“Democracy without dividends.” That’s the phrase you’re likely to hear from many Nigerians asked to assess the country’s democratic experience under President Olusegun Obasanjo. Two years into civil democracy, Nigeria is once again an accepted member of the international community. But Obasanjo, who portrayed himself as a political messiah, has so far failed to redeem his promises to Nigerians of a better life.
When Obasanjo took the oath of office as Nigeria’s elected President on May 29, 1999, after the country had endured fifteen years of adventurism and brigandage under military rule, it was regarded as a turning point in its political history. And indeed, there were many early positive developments. The media and the civil population regained their freedom, investor confidence was restored and international financial institutions like the IMF were willing to discuss the rescheduling of Nigeria’s debt. The Obasanjo administration also won plaudits for passing an anticorruption act that prescribes stringent punishments for corrupt officeholders and for forcing the retirement of more than 120 military officers whose careers were judged to be tainted by politics. A government-sponsored panel investigated human rights violations during the period of military rule based on thousands of petitions, thereby achieving, to some extent, a national catharsis.
But more recent developments are far less encouraging. The economy remains nearly comatose, with imports accounting for more than 80 percent of manufactured goods consumed. The value of the national currency has gone from 100 to 135 naira to the dollar in the past four months. The collapse of the social infrastructure remains unaddressed, as do crime and the battered education system. The imposition of Sharia (Muslim law) in the northern states has upset many southerners and Christians.
Perhaps the biggest problems Obasanjo has failed to solve involve Nigeria’s lifeline, oil. The conflict between the oil-producing communities of the Niger Delta and the oil multinationals has assumed the status of low-intensity warfare, with the government on the side of the oil giants. The government provides police protection for oil companies’ installations and applies military force against protesting communities. Last year Obasanjo ordered an attack on Odi, a sleepy village with immense oil and gas reserves; the soldiers razed the entire village in order to put down an uprising. Recently the governors from the oil states demanded control of the resources in their domain, citing the Nigerian constitution. The international character of the struggle has intensified with a ruling in October by a US Circuit Court of Appeals that the Ogoni community could bring a class-action suit against Royal Dutch/Shell.
Gas lines–which briefly disappeared after the Obasanjo administration blocked some of the loopholes in the supply and distribution system, carried out refinery maintenance and embarked on a well-supervised massive importation of fuel–have returned. The country’s three main refineries are near collapse, and the government no longer has enough funds to subsidize imported fuel.

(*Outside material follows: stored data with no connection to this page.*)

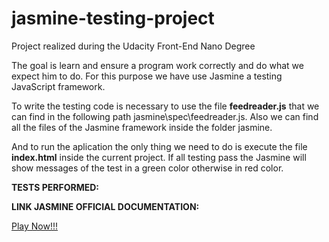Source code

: # jasmine-testing-project
Project realized during the Udacity Front-End Nano Degree

The goal is learn and ensure a program work correctly and do what we expect him to do. For this purpose we have use Jasmine a testing JavaScript framework.

To write the testing code is necessary to use the file **feedreader.js** that we can find in the following path 
jasmine\spec\feedreader.js. Also we can find all the files of the Jasmine framework inside the folder jasmine.

And to run the aplication the only thing we need to do is execute the file **index.html** inside the current project. If all testing pass the Jasmine will show messages of the test in a green color otherwise in red color.

**TESTS PERFORMED:**

**LINK JASMINE OFFICIAL DOCUMENTATION:**

[Play Now!!!](https://jasmine.github.io/index.html)
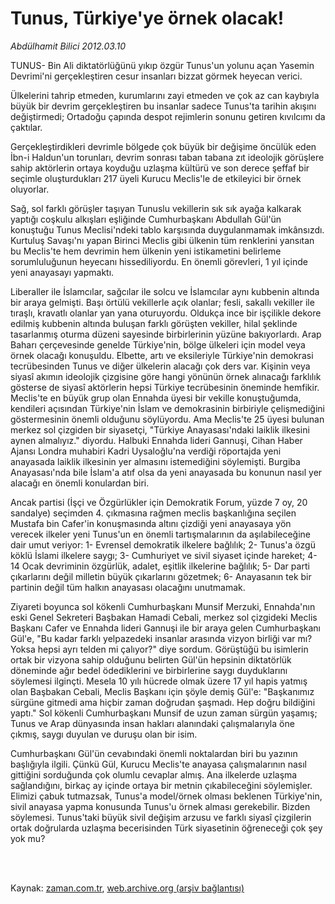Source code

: # Tunus, Türkiye'ye örnek olacak!

*Abdülhamit Bilici 2012.03.10*

<td class="columnist-detail">
<p>TUNUS- Bin Ali diktatörlüğünü yıkıp özgür Tunus'un yolunu açan Yasemin Devrimi'ni gerçekleştiren cesur insanları bizzat görmek heyecan verici.</p>
<p>
<div id="haberMetinDiv">
<p>Ülkelerini tahrip etmeden, kurumlarını zayi etmeden ve çok az can kaybıyla büyük bir devrim gerçekleştiren bu insanlar sadece Tunus'ta tarihin akışını değiştirmedi; Ortadoğu çapında despot rejimlerin sonunu getiren kıvılcımı da çaktılar.
<p>Gerçekleştirdikleri devrimle bölgede çok büyük bir değişime öncülük eden İbn-i Haldun'un torunları, devrim sonrası taban tabana zıt ideolojik görüşlere sahip aktörlerin ortaya koyduğu uzlaşma kültürü ve son derece şeffaf bir seçimle oluşturdukları 217 üyeli Kurucu Meclis'le de etkileyici bir örnek oluyorlar.
<p>Sağ, sol farklı görüşler taşıyan Tunuslu vekillerin sık sık ayağa kalkarak yaptığı coşkulu alkışları eşliğinde Cumhurbaşkanı Abdullah Gül'ün konuştuğu Tunus Meclisi'ndeki tablo karşısında duygulanmamak imkânsızdı. Kurtuluş Savaşı'nı yapan Birinci Meclis gibi ülkenin tüm renklerini yansıtan bu Meclis'te hem devrimin hem ülkenin yeni istikametini belirleme sorumluluğunun heyecanı hissediliyordu. En önemli görevleri, 1 yıl içinde yeni anayasayı yapmaktı.
<p>Liberaller ile İslamcılar, sağcılar ile solcu ve İslamcılar aynı kubbenin altında bir araya gelmişti. Başı örtülü vekillerle açık olanlar; fesli, sakallı vekiller ile tıraşlı, kravatlı olanlar yan yana oturuyordu. Oldukça ince bir işçilikle dekore edilmiş kubbenin altında buluşan farklı görüşten vekiller, hilal şeklinde tasarlanmış oturma düzeni sayesinde birbirlerinin yüzüne bakıyorlardı. Arap Baharı çerçevesinde genelde Türkiye'nin, bölge ülkeleri için model veya örnek olacağı konuşuldu. Elbette, artı ve eksileriyle Türkiye'nin demokrasi tecrübesinden Tunus ve diğer ülkelerin alacağı çok ders var. Kişinin veya siyasî akımın ideolojik çizgisine göre hangi yönünün örnek alınacağı farklılık gösterse de siyasî aktörlerin hepsi Türkiye tecrübesinin öneminde hemfikir. Meclis'te en büyük grup olan Ennahda üyesi bir vekille konuştuğumda, kendileri açısından Türkiye'nin İslam ve demokrasinin birbiriyle çelişmediğini göstermesinin önemli olduğunu söylüyordu. Ama Meclis'te 25 üyesi bulunan merkez sol çizgiden bir siyasetçi, "Türkiye Anayasası'ndaki laiklik ilkesini aynen almalıyız." diyordu. Halbuki Ennahda lideri Gannuşi, Cihan Haber Ajansı Londra muhabiri Kadri Uysaloğlu'na verdiği röportajda yeni anayasada laiklik ilkesinin yer almasını istemediğini söylemişti. Burgiba Anayasası'nda bile İslam'a atıf olsa da yeni anayasada bu konunun nasıl yer alacağı en önemli konulardan biri.
<p>Ancak partisi (İşçi ve Özgürlükler için Demokratik Forum, yüzde 7 oy, 20 sandalye) seçimden 4. çıkmasına rağmen meclis başkanlığına seçilen Mustafa bin Cafer'in konuşmasında altını çizdiği yeni anayasaya yön verecek ilkeler yeni Tunus'un en önemli tartışmalarının da aşılabileceğine dair umut veriyor: 1- Evrensel demokratik ilkelere bağlılık; 2- Tunus'a özgü köklü İslami ilkelere saygı; 3- Cumhuriyet ve sivil siyaset içinde hareket; 4- 14 Ocak devriminin özgürlük, adalet, eşitlik ilkelerine bağlılık; 5- Dar parti çıkarlarını değil milletin büyük çıkarlarını gözetmek; 6- Anayasanın tek bir partinin değil tüm halkın anayasası olacağını unutmamak.
<p>Ziyareti boyunca sol kökenli Cumhurbaşkanı Munsif Merzuki, Ennahda'nın eski Genel Sekreteri Başbakan Hamadi Cebali, merkez sol çizgideki Meclis Başkanı Cafer ve Ennahda lideri Gannuşi ile bir araya gelen Cumhurbaşkanı Gül'e, "Bu kadar farklı yelpazedeki insanlar arasında vizyon birliği var mı? Yoksa hepsi ayrı telden mi çalıyor?" diye sordum. Görüştüğü bu isimlerin ortak bir vizyona sahip olduğunu belirten Gül'ün hepsinin diktatörlük döneminde ağır bedel ödediklerini ve birbirlerine saygı duyduklarını söylemesi ilginçti. Mesela 10 yılı hücrede olmak üzere 17 yıl hapis yatmış olan Başbakan Cebali, Meclis Başkanı için şöyle demiş Gül'e: "Başkanımız sürgüne gitmedi ama hiçbir zaman doğrudan şaşmadı. Hep doğru bildiğini yaptı." Sol kökenli Cumhurbaşkanı Munsif de uzun zaman sürgün yaşamış; Tunus ve Arap dünyasında insan hakları alanındaki çalışmalarıyla öne çıkmış, saygı duyulan ve duruşu olan bir isim.
<p>Cumhurbaşkanı Gül'ün cevabındaki önemli noktalardan biri bu yazının başlığıyla ilgili. Çünkü Gül, Kurucu Meclis'te anayasa çalışmalarının nasıl gittiğini sorduğunda çok olumlu cevaplar almış. Ana ilkelerde uzlaşma sağlandığını, birkaç ay içinde ortaya bir metnin çıkabileceğini söylemişler. Elimizi çabuk tutmazsak, Tunus'a model/örnek olması beklenen Türkiye'nin, sivil anayasa yapma konusunda Tunus'u örnek alması gerekebilir. Bizden söylemesi. Tunus'taki büyük sivil değişim arzusu ve farklı siyasî çizgilerin ortak doğrularda uzlaşma becerisinden Türk siyasetinin öğreneceği çok şey yok mu? </p></p></p></p></p></p></p></div>
</p>


<p><br>
		 </br></p></td>

Kaynak: [zaman.com.tr](http://zaman.com.tr/yazar.do?yazino=1256952), [web.archive.org (arşiv bağlantısı)](http://web.archive.org/web/20120327031753/http://www.zaman.com.tr:80/yazar.do?yazino=1256952)
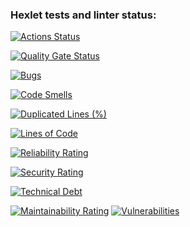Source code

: ### Hexlet tests and linter status:
[![Actions Status](https://github.com/AnastasiaYakushina/php-project-45/actions/workflows/hexlet-check.yml/badge.svg)](https://github.com/AnastasiaYakushina/php-project-45/actions)

[![Quality Gate Status](https://sonarcloud.io/api/project_badges/measure?project=AnastasiaYakushina_php-project-45&metric=alert_status)](https://sonarcloud.io/summary/new_code?id=AnastasiaYakushina_php-project-45)

[![Bugs](https://sonarcloud.io/api/project_badges/measure?project=AnastasiaYakushina_php-project-45&metric=bugs)](https://sonarcloud.io/summary/new_code?id=AnastasiaYakushina_php-project-45)

[![Code Smells](https://sonarcloud.io/api/project_badges/measure?project=AnastasiaYakushina_php-project-45&metric=code_smells)](https://sonarcloud.io/summary/new_code?id=AnastasiaYakushina_php-project-45)

[![Duplicated Lines (%)](https://sonarcloud.io/api/project_badges/measure?project=AnastasiaYakushina_php-project-45&metric=duplicated_lines_density)](https://sonarcloud.io/summary/new_code?id=AnastasiaYakushina_php-project-45)

[![Lines of Code](https://sonarcloud.io/api/project_badges/measure?project=AnastasiaYakushina_php-project-45&metric=ncloc)](https://sonarcloud.io/summary/new_code?id=AnastasiaYakushina_php-project-45)

[![Reliability Rating](https://sonarcloud.io/api/project_badges/measure?project=AnastasiaYakushina_php-project-45&metric=reliability_rating)](https://sonarcloud.io/summary/new_code?id=AnastasiaYakushina_php-project-45)

[![Security Rating](https://sonarcloud.io/api/project_badges/measure?project=AnastasiaYakushina_php-project-45&metric=security_rating)](https://sonarcloud.io/summary/new_code?id=AnastasiaYakushina_php-project-45)

[![Technical Debt](https://sonarcloud.io/api/project_badges/measure?project=AnastasiaYakushina_php-project-45&metric=sqale_index)](https://sonarcloud.io/summary/new_code?id=AnastasiaYakushina_php-project-45)

[![Maintainability Rating](https://sonarcloud.io/api/project_badges/measure?project=AnastasiaYakushina_php-project-45&metric=sqale_rating)](https://sonarcloud.io/summary/new_code?id=AnastasiaYakushina_php-project-45)
[![Vulnerabilities](https://sonarcloud.io/api/project_badges/measure?project=AnastasiaYakushina_php-project-45&metric=vulnerabilities)](https://sonarcloud.io/summary/new_code?id=AnastasiaYakushina_php-project-45)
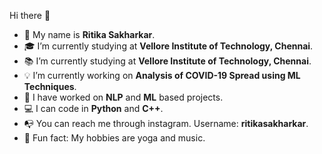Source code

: Hi there 👋

<!--
**ritikasakharkar/ritikasakharkar** is a ✨ _special_ ✨ repository because its `README.md` (this file) appears on your GitHub profile.
-->
- 👧 My name is **Ritika Sakharkar**.
- 🎓 I’m currently studying at **Vellore Institute of Technology, Chennai**.
- 📚 I’m currently studying at **Vellore Institute of Technology, Chennai**.
- 💡 I’m currently working on **Analysis of COVID-19 Spread using ML Techniques**.
- 📂 I have worked on **NLP** and **ML** based projects.
- 💻 I can code in **Python** and **C++**.
- 📭 You can reach me through instagram. Username: **ritikasakharkar**.
- 🎵 Fun fact: My hobbies are yoga and music.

Ironically, the world’s sixth-largest oil producer is unable to make fuel available to its people. Obasanjo has now decided to end government subsidies, which will mean price increases of 200 to 300 percent. That threatens to bring about a massive national strike and possible economic shutdown.
There are palpable fears that Obasanjo’s seeming inability to find ways of resolving these problems may provide a justification for a military takeover. The past two years have witnessed worsening living conditions, and many Nigerians argue that it was never this bad, even under the military. Retired generals openly attack the government for its woeful performance, while forced retirements cause restlessness in the barracks. In April three service chiefs were suddenly retired based on intelligence reports questioning their loyalty. Meanwhile, agitation for a national conference to renegotiate Nigeria’s federalism, to which the government is opposed, has won more converts. And opponents are already looking toward the next presidential election, in 2003.
Obasanjo must take bold and pragmatic actions toward resolving these seemingly intractable problems and bringing about genuine reconciliation among Nigeria’s tribes if he is to avoid the risk that the country will disintegrate. Obasanjo understands this but is confronted by powerful forces. Recently while on a visit to the United States, he was asked to name the major achievement of his administration. After a deep breath, he answered, “Nigeria is still united.” To force change, Obasanjo must stop dispensing patronage, send home the aged brigade of ministers recycled through several administrations and recruit young technocrats who better understand the nuances of the new economy. Corruption and inefficiency must be rooted out. Obasanjo must also involve Nigerians more in decision-making rather than acting unilaterally, as has been his practice. If he falters, the club of retired military officers, with their civilian collaborators, is prepared to seize any opportunity to take power.